Irony is the literary term used to describe situations where the literal or surface meaning of an event or episode is quite different—indeed, sometimes opposite—of the narrator’s real intended meaning. This is not done to hide the meaning from the reader but to present the meaning with more force. It allows the narrator to sneak up on the readers and surprise them with the unexpected. Occasionally it also provides some humor. It is an effect that narrators often try to create with their subtle meanings. In irony actions and events may have multiple implications. When it occurs, usually one or more characters in the story (and sometimes the reader) miss out on some knowledge and fail to see anything other than the surface implication. The authors of Old Testament narrative love to use this technique, and their frequent use of irony enhances their stories, making them fascinating to study and enjoyable to read.

A good example of irony occurs in 1 Samuel 5–6. Without consulting God, the foolish, wicked sons of Eli, Hophni and Phinehas, carry the ark of the covenant (i.e., the presence of the Lord) into battle as a good-luck omen. The Philistines, however, defeat the Israelites and capture the ark. They think that they have defeated not only the Israelites, but also the Israelites’ God. They treat the ark as the idol of a conquered nation and place it at the feet of their god Dagon. We, the readers, are anxious. Has the Lord been defeated? How can the ark be captured by pagan Philistines?
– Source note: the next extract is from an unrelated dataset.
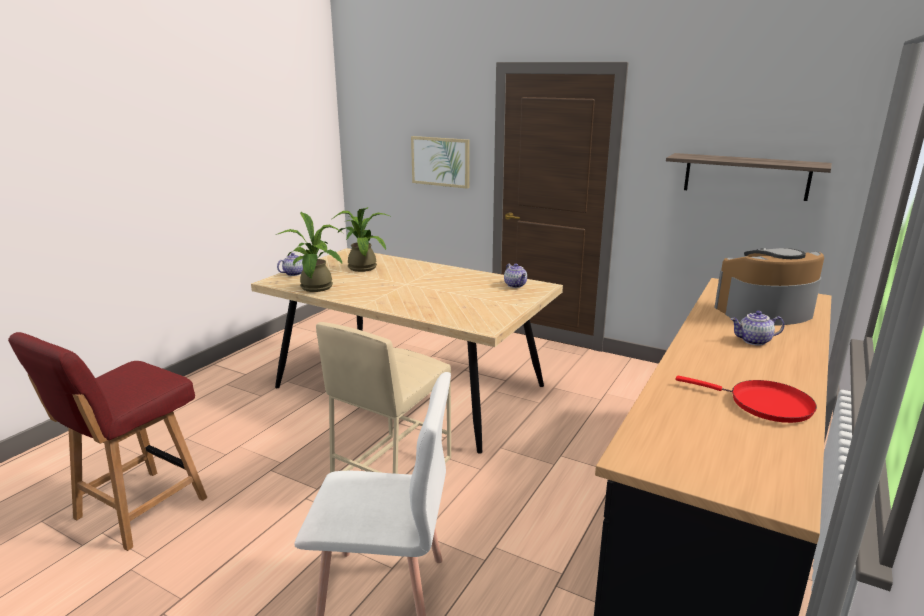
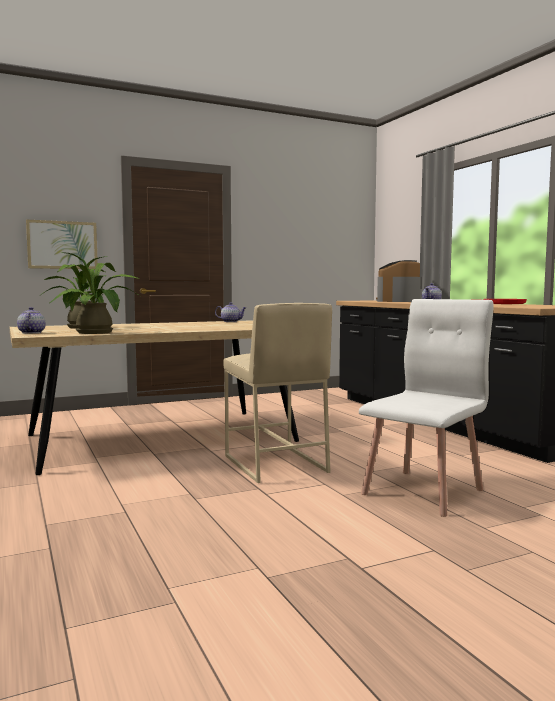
camera: 55 degrees left, 15 degrees down
red chair [8,332,207,551] -> none
shelf [666,153,832,201] -> none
The Lord, however, is playing ironic tricks on the Philistines (and the narrator is playing tricks on us as well). The idol of Dagon falls to its face each day before the ark in submission to the Lord. Eventually his hands and head are cut off (a common fate executed on defeated kings). A plague of tumors breaks out in the Philistine city, and in terror they transfer the ark to another Philistine city. God strikes that city with the plague as well, throwing all of Philistia into a panic. The Philistines then give gold gifts to God to placate him and allow the ark of the covenant to return to Israel.

On the surface the Philistines think that they have won the war, defeating the Israelites and carrying off the Israelite God as a trophy. In reality the Lord invades Philistia. He destroys the Philistine god Dagon and continues to move through the country of Philistia, smiting city after city, as if on a military campaign. Finally, the Philistines capitulate and pay tribute to God. He returns to Israel victoriously and with gold tribute. The two clods Hophni and Phinehas may have been defeated by the Philistines, but the God of Israel was not; he was victorious. The irony is rich.